In subjective encounters between police officers and drivers in Massachusetts, the Boston Globe reports, the difference between a costly ticket and a pain-free warning is closely linked with the race, sex, and age of the driver. On city boulevards and rural lanes, whites are far more likely than minorities to receive written warnings instead of tickets when stopped for identical traffic offenses, found a Globe study of newly released state records. Women, especially young women, get breaks that aren’t afforded to men. The price tag for this unequal treatment amounts to an estimated $25 million a year in traffic fines and higher insurance premiums.
In Massachusetts, the most routine police use of discretion – writing a ticket or a warning – points to a subtler side effect: the economic impact on minorities and men, who are hit with fines and insurance surcharges that others avoid.
Statewide, when local police cited drivers for speeding 45 m.p.h. in a 30 m.p.h. zone, the most common offense, whites drove away with a ticket 31 percent of the time, while 49 percent of minorities received a ticket.
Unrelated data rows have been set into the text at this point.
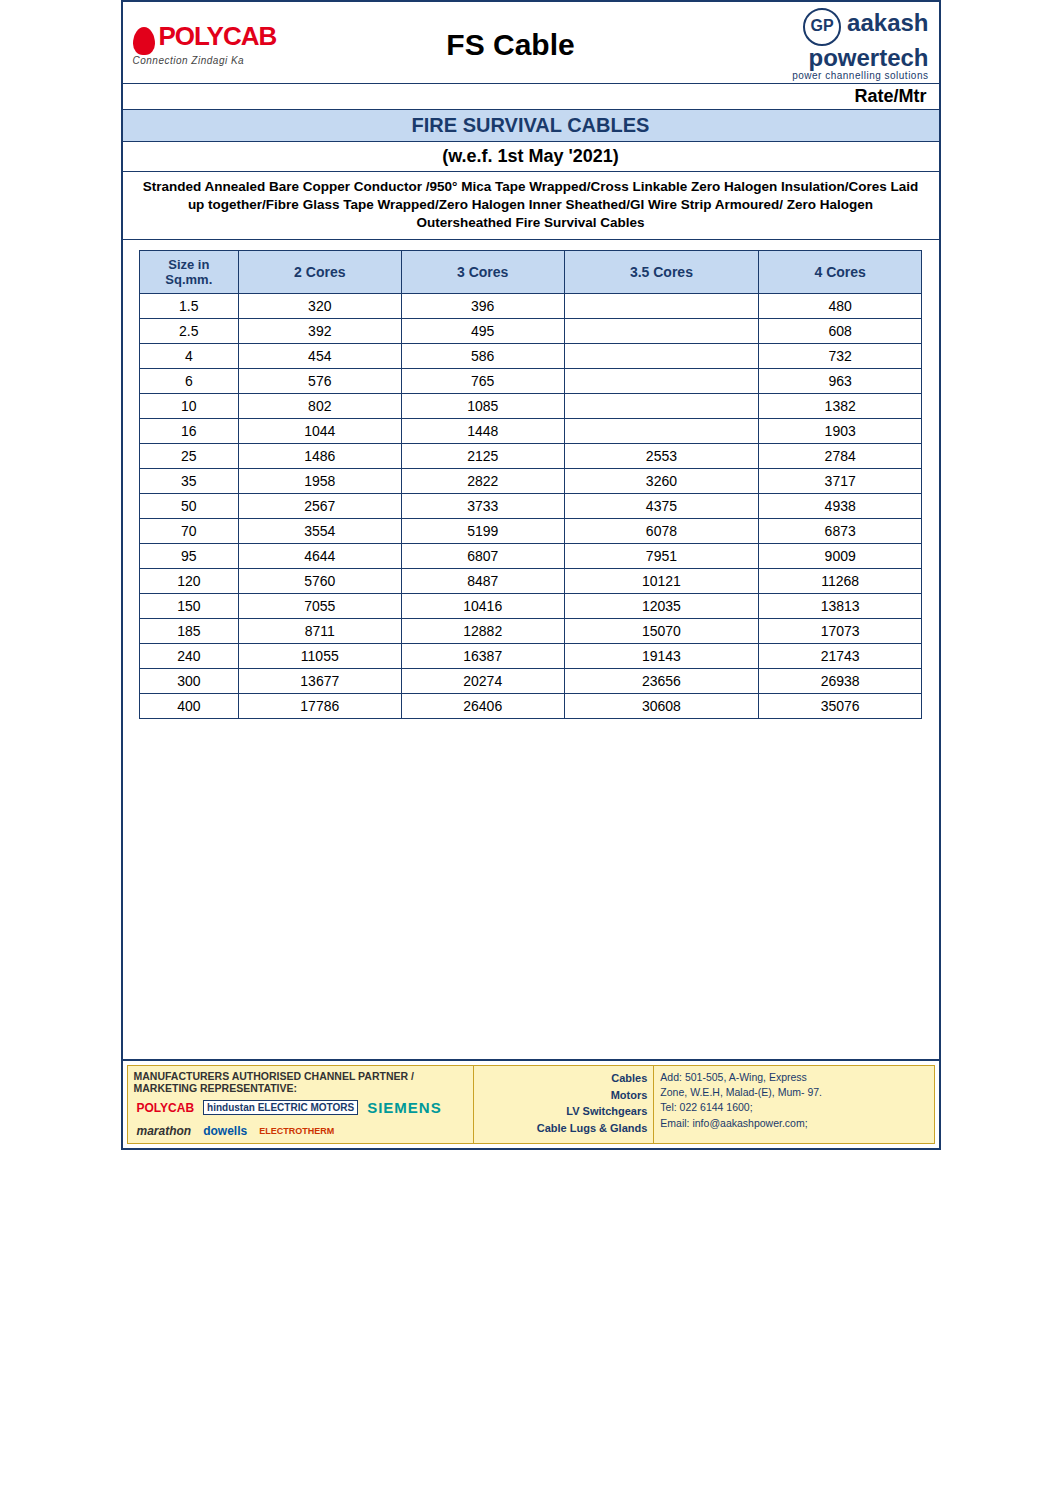POLYCAB
Connection Zindagi Ka
FS Cable
GP aakash
powertech
power channelling solutions
Rate/Mtr
FIRE SURVIVAL CABLES
(w.e.f. 1st May '2021)
Stranded Annealed Bare Copper Conductor /950° Mica Tape Wrapped/Cross Linkable Zero Halogen Insulation/Cores Laid up together/Fibre Glass Tape Wrapped/Zero Halogen Inner Sheathed/GI Wire Strip Armoured/ Zero Halogen Outersheathed Fire Survival Cables
| Size in Sq.mm. | 2 Cores | 3 Cores | 3.5 Cores | 4 Cores |
| --- | --- | --- | --- | --- |
| 1.5 | 320 | 396 | | 480 |
| 2.5 | 392 | 495 | | 608 |
| 4 | 454 | 586 | | 732 |
| 6 | 576 | 765 | | 963 |
| 10 | 802 | 1085 | | 1382 |
| 16 | 1044 | 1448 | | 1903 |
| 25 | 1486 | 2125 | 2553 | 2784 |
| 35 | 1958 | 2822 | 3260 | 3717 |
| 50 | 2567 | 3733 | 4375 | 4938 |
| 70 | 3554 | 5199 | 6078 | 6873 |
| 95 | 4644 | 6807 | 7951 | 9009 |
| 120 | 5760 | 8487 | 10121 | 11268 |
| 150 | 7055 | 10416 | 12035 | 13813 |
| 185 | 8711 | 12882 | 15070 | 17073 |
| 240 | 11055 | 16387 | 19143 | 21743 |
| 300 | 13677 | 20274 | 23656 | 26938 |
| 400 | 17786 | 26406 | 30608 | 35076 |
MANUFACTURERS AUTHORISED CHANNEL PARTNER / MARKETING REPRESENTATIVE:
POLYCAB hindustan ELECTRIC MOTORS SIEMENS marathon dowells ELECTROTHERM
Cables
Motors
LV Switchgears
Cable Lugs & Glands
Add: 501-505, A-Wing, Express
Zone, W.E.H, Malad-(E), Mum- 97.
Tel: 022 6144 1600;
Email: info@aakashpower.com;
The figures are based on an analysis of 166,000 tickets and warnings from every police department in the state in a two-month period, April and May of 2001. These were the only months for which the state collected all warnings as part of a test for profiling. The records reveal a tiered system of ticketing. Local police allow white women to drive faster without penalty, while reserving the harshest treatment for minority men. When drivers went 45 m.p.h. in a 30 m.p.h. zone, white women were ticketed 28 percent of the time in the two sample months; white men, 34 percent; minority women, 44 percent; and minority men, 52 percent.
The striking exception to this pattern was the Massachusetts State Police. The records show that troopers gave almost exactly equal treatment to all drivers, regardless of race, sex, or age. The chief law enforcement officer in the state, Edward A. Flynn, said the Globe’s findings should send a wake-up call to every police chief. “I bet an awful lot of cops, if they looked at their own data, would be personally shocked that they had produced these statistics,” said Flynn, the secretary of public safety.
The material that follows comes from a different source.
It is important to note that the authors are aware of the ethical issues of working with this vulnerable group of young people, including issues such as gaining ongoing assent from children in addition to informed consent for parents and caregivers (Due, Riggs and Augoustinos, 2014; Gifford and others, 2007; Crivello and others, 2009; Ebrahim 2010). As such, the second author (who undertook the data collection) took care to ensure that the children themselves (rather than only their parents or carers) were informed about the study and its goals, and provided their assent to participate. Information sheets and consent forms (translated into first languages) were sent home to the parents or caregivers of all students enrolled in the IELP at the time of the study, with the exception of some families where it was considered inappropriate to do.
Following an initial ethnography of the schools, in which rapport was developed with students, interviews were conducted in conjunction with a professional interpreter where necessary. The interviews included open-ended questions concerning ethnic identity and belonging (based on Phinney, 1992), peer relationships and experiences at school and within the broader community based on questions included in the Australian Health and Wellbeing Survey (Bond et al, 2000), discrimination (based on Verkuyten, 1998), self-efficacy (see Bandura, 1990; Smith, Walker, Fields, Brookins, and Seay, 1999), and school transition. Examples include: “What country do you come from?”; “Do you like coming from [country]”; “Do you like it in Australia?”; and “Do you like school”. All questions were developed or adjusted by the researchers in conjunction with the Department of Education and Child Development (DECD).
In the second part of its “Speed Trap” series, the Globe reports that when a Massachusetts officer opens a citation book, writing a ticket or a warning is basically a flip of a coin. Police warned fully half of the drivers who were cited for violating a traffic law – a rate higher than in other states that have tallied warnings.
A driver’s true odds of catching a break vary wildly from town to town, and from officer to officer. While the Globe found dozens of drivers who were warned for speeding more than 30 miles per hour over the limit, dozens of others were ticketed for speeding by just 1, 2, or 3 miles per hour.
Some communities ticketed almost all speeders cited; some, next to none. In Chelsea, 87 percent of speeders were ticketed during the two-month study period; in neighboring Everett, only 25 percent were ticketed.